DESCRIPTION OF THE TASK:
In your reply, print every line of the listing exactly and omit all images.

SUPPLIED MATERIAL:
:::::
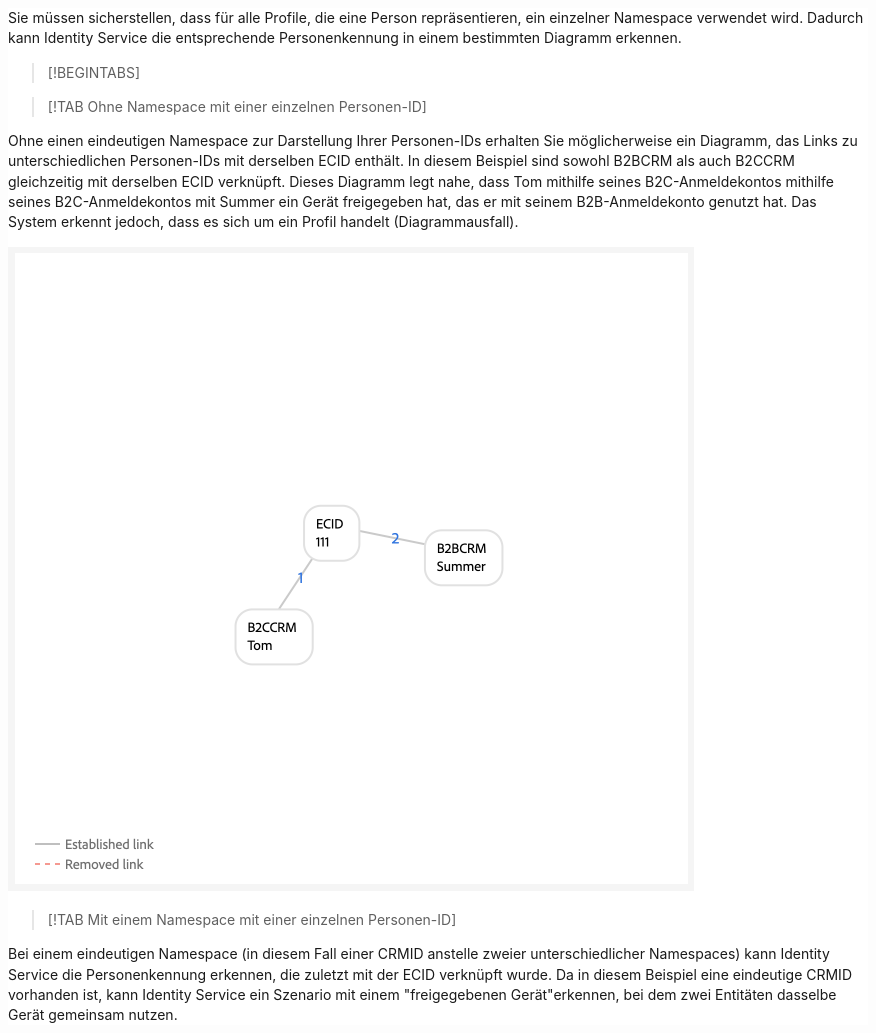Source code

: Sie müssen sicherstellen, dass für alle Profile, die eine Person repräsentieren, ein einzelner Namespace verwendet wird. Dadurch kann Identity Service die entsprechende Personenkennung in einem bestimmten Diagramm erkennen.

>[!BEGINTABS]

>[!TAB Ohne Namespace mit einer einzelnen Personen-ID]

Ohne einen eindeutigen Namespace zur Darstellung Ihrer Personen-IDs erhalten Sie möglicherweise ein Diagramm, das Links zu unterschiedlichen Personen-IDs mit derselben ECID enthält. In diesem Beispiel sind sowohl B2BCRM als auch B2CCRM gleichzeitig mit derselben ECID verknüpft. Dieses Diagramm legt nahe, dass Tom mithilfe seines B2C-Anmeldekontos mithilfe seines B2C-Anmeldekontos mit Summer ein Gerät freigegeben hat, das er mit seinem B2B-Anmeldekonto genutzt hat. Das System erkennt jedoch, dass es sich um ein Profil handelt (Diagrammausfall).

![Ein Diagrammszenario, bei dem zwei Personen-IDs mit derselben ECID verknüpft sind.](../images/graph-examples/multi_namespaces.png)

>[!TAB Mit einem Namespace mit einer einzelnen Personen-ID]

Bei einem eindeutigen Namespace (in diesem Fall einer CRMID anstelle zweier unterschiedlicher Namespaces) kann Identity Service die Personenkennung erkennen, die zuletzt mit der ECID verknüpft wurde. Da in diesem Beispiel eine eindeutige CRMID vorhanden ist, kann Identity Service ein Szenario mit einem &quot;freigegebenen Gerät&quot;erkennen, bei dem zwei Entitäten dasselbe Gerät gemeinsam nutzen.
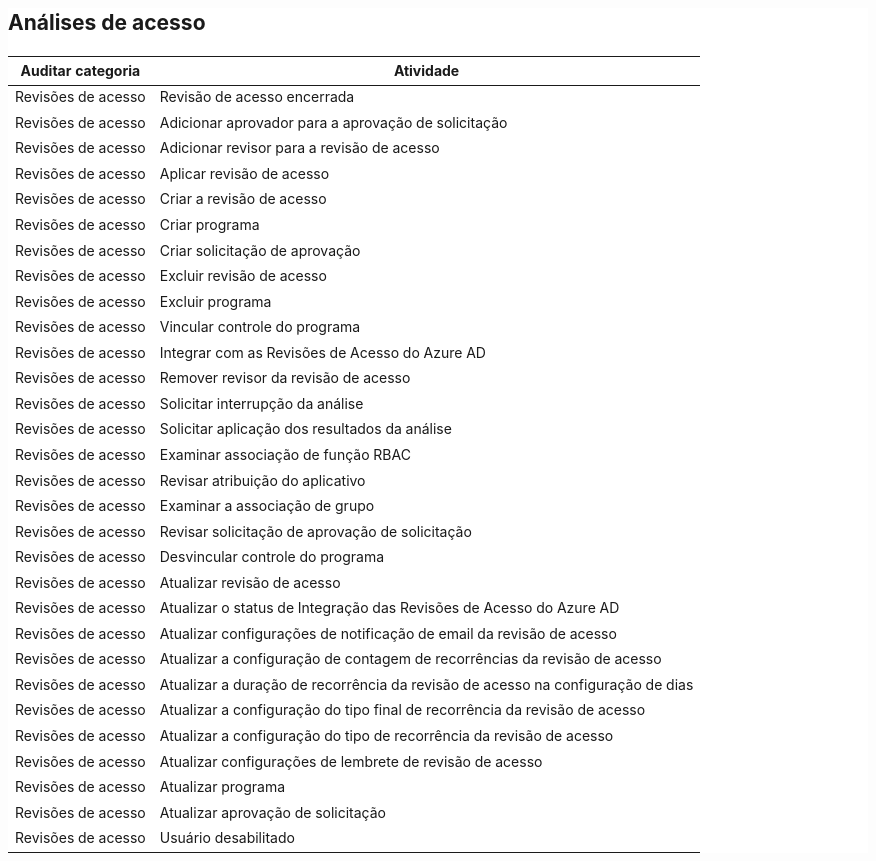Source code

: ## <a name="access-reviews"></a>Análises de acesso

|Auditar categoria|Atividade|
|---|---|
|Revisões de acesso|Revisão de acesso encerrada|
|Revisões de acesso|Adicionar aprovador para a aprovação de solicitação|
|Revisões de acesso|Adicionar revisor para a revisão de acesso|
|Revisões de acesso|Aplicar revisão de acesso|
|Revisões de acesso|Criar a revisão de acesso|
|Revisões de acesso|Criar programa|
|Revisões de acesso|Criar solicitação de aprovação|
|Revisões de acesso|Excluir revisão de acesso|
|Revisões de acesso|Excluir programa|
|Revisões de acesso|Vincular controle do programa|
|Revisões de acesso|Integrar com as Revisões de Acesso do Azure AD|
|Revisões de acesso|Remover revisor da revisão de acesso|
|Revisões de acesso|Solicitar interrupção da análise|
|Revisões de acesso|Solicitar aplicação dos resultados da análise|
|Revisões de acesso|Examinar associação de função RBAC|
|Revisões de acesso|Revisar atribuição do aplicativo|
|Revisões de acesso|Examinar a associação de grupo|
|Revisões de acesso|Revisar solicitação de aprovação de solicitação|
|Revisões de acesso|Desvincular controle do programa|
|Revisões de acesso|Atualizar revisão de acesso|
|Revisões de acesso|Atualizar o status de Integração das Revisões de Acesso do Azure AD|
|Revisões de acesso|Atualizar configurações de notificação de email da revisão de acesso|
|Revisões de acesso|Atualizar a configuração de contagem de recorrências da revisão de acesso|
|Revisões de acesso|Atualizar a duração de recorrência da revisão de acesso na configuração de dias|
|Revisões de acesso|Atualizar a configuração do tipo final de recorrência da revisão de acesso|
|Revisões de acesso|Atualizar a configuração do tipo de recorrência da revisão de acesso|
|Revisões de acesso|Atualizar configurações de lembrete de revisão de acesso|
|Revisões de acesso|Atualizar programa|
|Revisões de acesso|Atualizar aprovação de solicitação|
|Revisões de acesso|Usuário desabilitado|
:::::
ANSWER SPACE:
Source code

: Sie müssen sicherstellen, dass für alle Profile, die eine Person repräsentieren, ein einzelner Namespace verwendet wird. Dadurch kann Identity Service die entsprechende Personenkennung in einem bestimmten Diagramm erkennen.

>[!BEGINTABS]

>[!TAB Ohne Namespace mit einer einzelnen Personen-ID]

Ohne einen eindeutigen Namespace zur Darstellung Ihrer Personen-IDs erhalten Sie möglicherweise ein Diagramm, das Links zu unterschiedlichen Personen-IDs mit derselben ECID enthält. In diesem Beispiel sind sowohl B2BCRM als auch B2CCRM gleichzeitig mit derselben ECID verknüpft. Dieses Diagramm legt nahe, dass Tom mithilfe seines B2C-Anmeldekontos mithilfe seines B2C-Anmeldekontos mit Summer ein Gerät freigegeben hat, das er mit seinem B2B-Anmeldekonto genutzt hat. Das System erkennt jedoch, dass es sich um ein Profil handelt (Diagrammausfall).

![Ein Diagrammszenario, bei dem zwei Personen-IDs mit derselben ECID verknüpft sind.](../images/graph-examples/multi_namespaces.png)

>[!TAB Mit einem Namespace mit einer einzelnen Personen-ID]

Bei einem eindeutigen Namespace (in diesem Fall einer CRMID anstelle zweier unterschiedlicher Namespaces) kann Identity Service die Personenkennung erkennen, die zuletzt mit der ECID verknüpft wurde. Da in diesem Beispiel eine eindeutige CRMID vorhanden ist, kann Identity Service ein Szenario mit einem &quot;freigegebenen Gerät&quot;erkennen, bei dem zwei Entitäten dasselbe Gerät gemeinsam nutzen.
Source code

: ## <a name="access-reviews"></a>Análises de acesso

|Auditar categoria|Atividade|
|---|---|
|Revisões de acesso|Revisão de acesso encerrada|
|Revisões de acesso|Adicionar aprovador para a aprovação de solicitação|
|Revisões de acesso|Adicionar revisor para a revisão de acesso|
|Revisões de acesso|Aplicar revisão de acesso|
|Revisões de acesso|Criar a revisão de acesso|
|Revisões de acesso|Criar programa|
|Revisões de acesso|Criar solicitação de aprovação|
|Revisões de acesso|Excluir revisão de acesso|
|Revisões de acesso|Excluir programa|
|Revisões de acesso|Vincular controle do programa|
|Revisões de acesso|Integrar com as Revisões de Acesso do Azure AD|
|Revisões de acesso|Remover revisor da revisão de acesso|
|Revisões de acesso|Solicitar interrupção da análise|
|Revisões de acesso|Solicitar aplicação dos resultados da análise|
|Revisões de acesso|Examinar associação de função RBAC|
|Revisões de acesso|Revisar atribuição do aplicativo|
|Revisões de acesso|Examinar a associação de grupo|
|Revisões de acesso|Revisar solicitação de aprovação de solicitação|
|Revisões de acesso|Desvincular controle do programa|
|Revisões de acesso|Atualizar revisão de acesso|
|Revisões de acesso|Atualizar o status de Integração das Revisões de Acesso do Azure AD|
|Revisões de acesso|Atualizar configurações de notificação de email da revisão de acesso|
|Revisões de acesso|Atualizar a configuração de contagem de recorrências da revisão de acesso|
|Revisões de acesso|Atualizar a duração de recorrência da revisão de acesso na configuração de dias|
|Revisões de acesso|Atualizar a configuração do tipo final de recorrência da revisão de acesso|
|Revisões de acesso|Atualizar a configuração do tipo de recorrência da revisão de acesso|
|Revisões de acesso|Atualizar configurações de lembrete de revisão de acesso|
|Revisões de acesso|Atualizar programa|
|Revisões de acesso|Atualizar aprovação de solicitação|
|Revisões de acesso|Usuário desabilitado|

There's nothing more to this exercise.